27 January 2009

Existential Musings, II

Our reading consisted of selections from Husserl's Phenomenology: Eternal Time Conscious, some of which is available on Google Books. I found myself arguing less with this selection than with the previous one.

“the duration of the sound apprehended in the now … constantly sinks back into the past and an ever new point of duration enters into the now or is now” Very nice, very zen. Recognition that this instant, this moment, is all we ever directly perceive.

“the further we withdraw from the now, however, the greater the blending and drawing together” The further we get from a particular moment, the more it blends into all the other moments surrounding it, blends in. For ordinary moments, perhaps, yet some moments can be brought to mind nearly as clearly as they were in the instant of experience. So there’s something missing in this formulation.

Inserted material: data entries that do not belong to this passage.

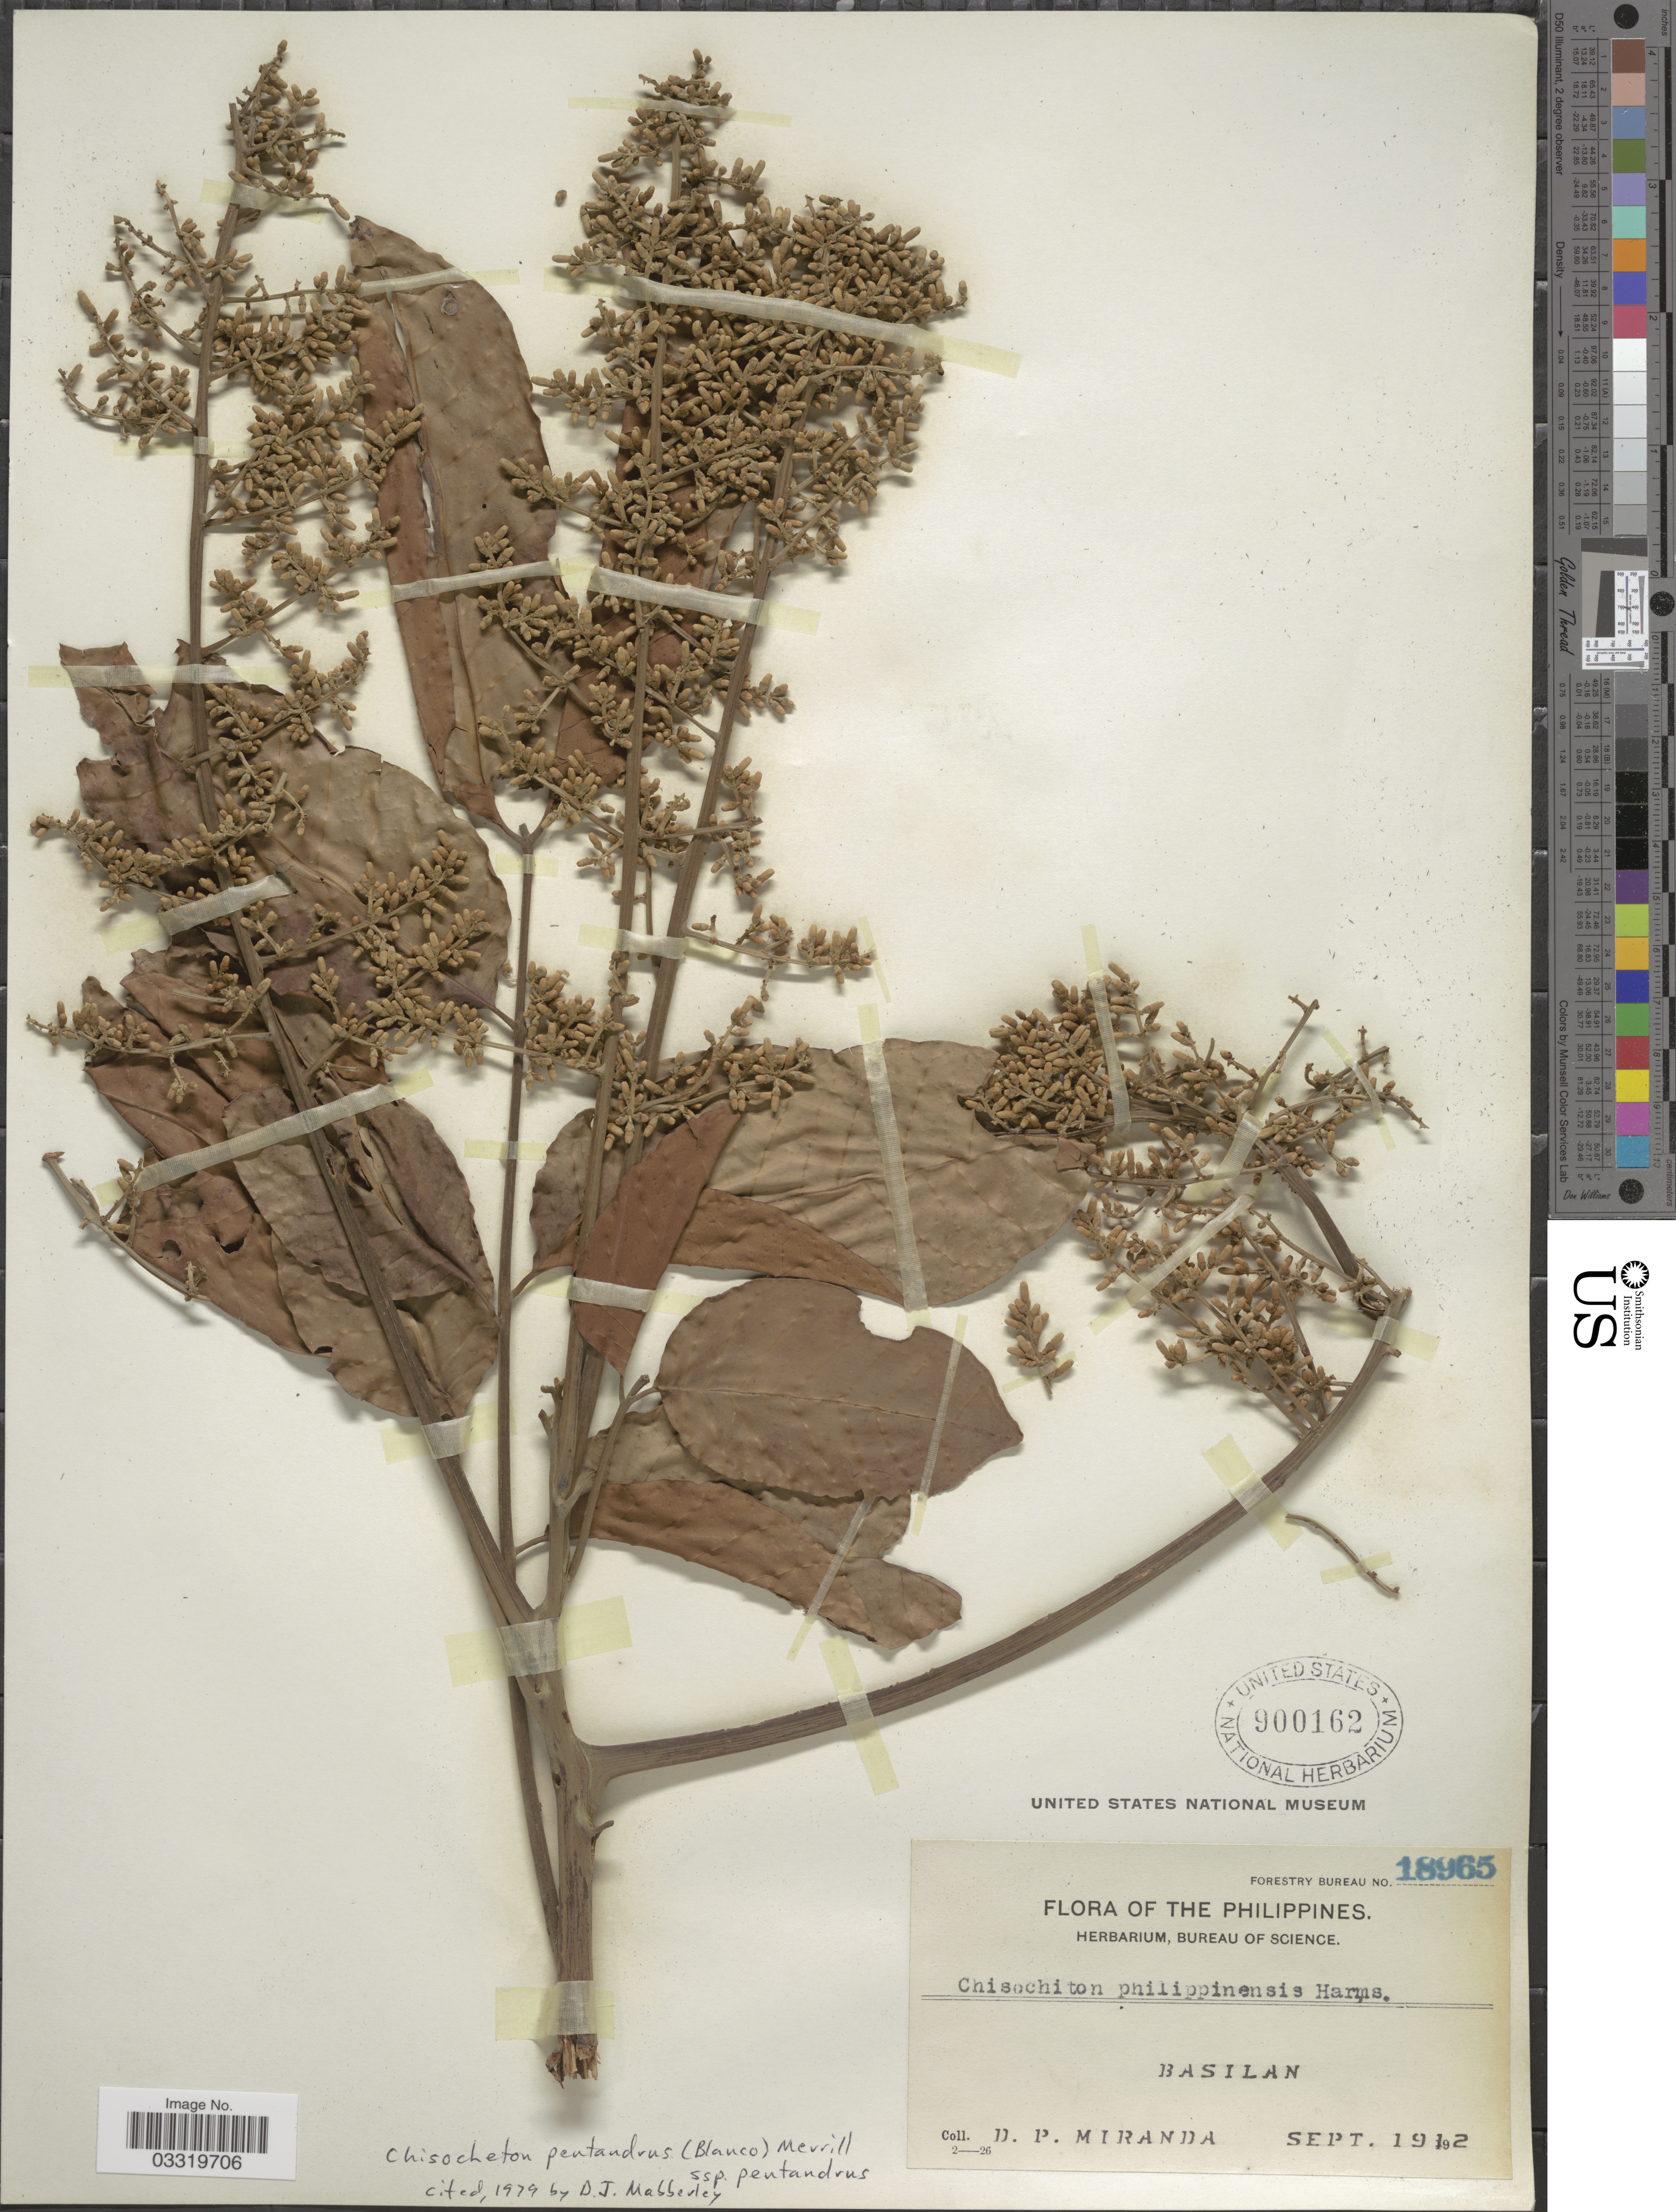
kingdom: Plantae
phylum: Tracheophyta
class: Magnoliopsida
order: Sapindales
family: Meliaceae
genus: Chisocheton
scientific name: Chisocheton pentandrus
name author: (Blanco) Merr.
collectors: D. P. Miranda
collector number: Forestry Bureau 18965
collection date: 1912-09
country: Philippines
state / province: Muslim Mindanao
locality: Basilan.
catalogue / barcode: US 900162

“the way in which we are conscious of it [the immanent Object] as actually present or as past” What about memory-objects that are so vivid that they almost seem to be present? What about hallucinations that occur in the present?

Interestingly, he hits on the idea of a time-cone, albeit from a different direction (and intention) than that of relativity (i.e. that our sphere of experience is limited by the speed of light, as is our sphere of influence: events can only radiate out from us at the speed of light): “every subsequent phase of running-off is itself a continuity, and one constantly expanding, a continuity of pasts.” Tangent: What is the speed of time? What do I even mean by that? Er, what determines how fast time passes? We know that gravity can slow time, as can any massive grouping of energy or mass. Yet in the near-absence of mass and energy, time doesn’t seem to speed up to infinitely fast: the opposite of it seeming to stop at the event-horizon of a black hole. Would it go to infinity in the complete absence of mass or energy or space? Would that mean nothing happening or everything happening all at once? Or something else entirely that I can’t begin to imagine?

“Since a new now is always presenting itself, each now is changed into a past, and thus the entire continuity of the running-off of the pasts of the preceding points movie uniformly ‘downward’ into the depths of the past.” Not to the Chinese. The Chinese language has the past “above” and the future “below.” So you descend through time, and the past rises behind you, as if going down a staircase. To be honest, I’ve tended to think of it more as flat, just moving straight along an axis in the t-direction. I wonder if the Chinese would want to orient the t-axis vertically, with the future down…

“It is not true that lengthwise along the flux each earlier retention is merely replaced by a new one, even though it is a continuous process. Each subsequent retention, rather, is not merely a continuous modification arising from the primal impression but a continuous modification of the same beginning point.” This is good. It is a good description of the way that memories can alter as they are maintained. At least, I’m assuming that “retention” is to be interpreted as “retention of a previous now”, i.e. “memory.”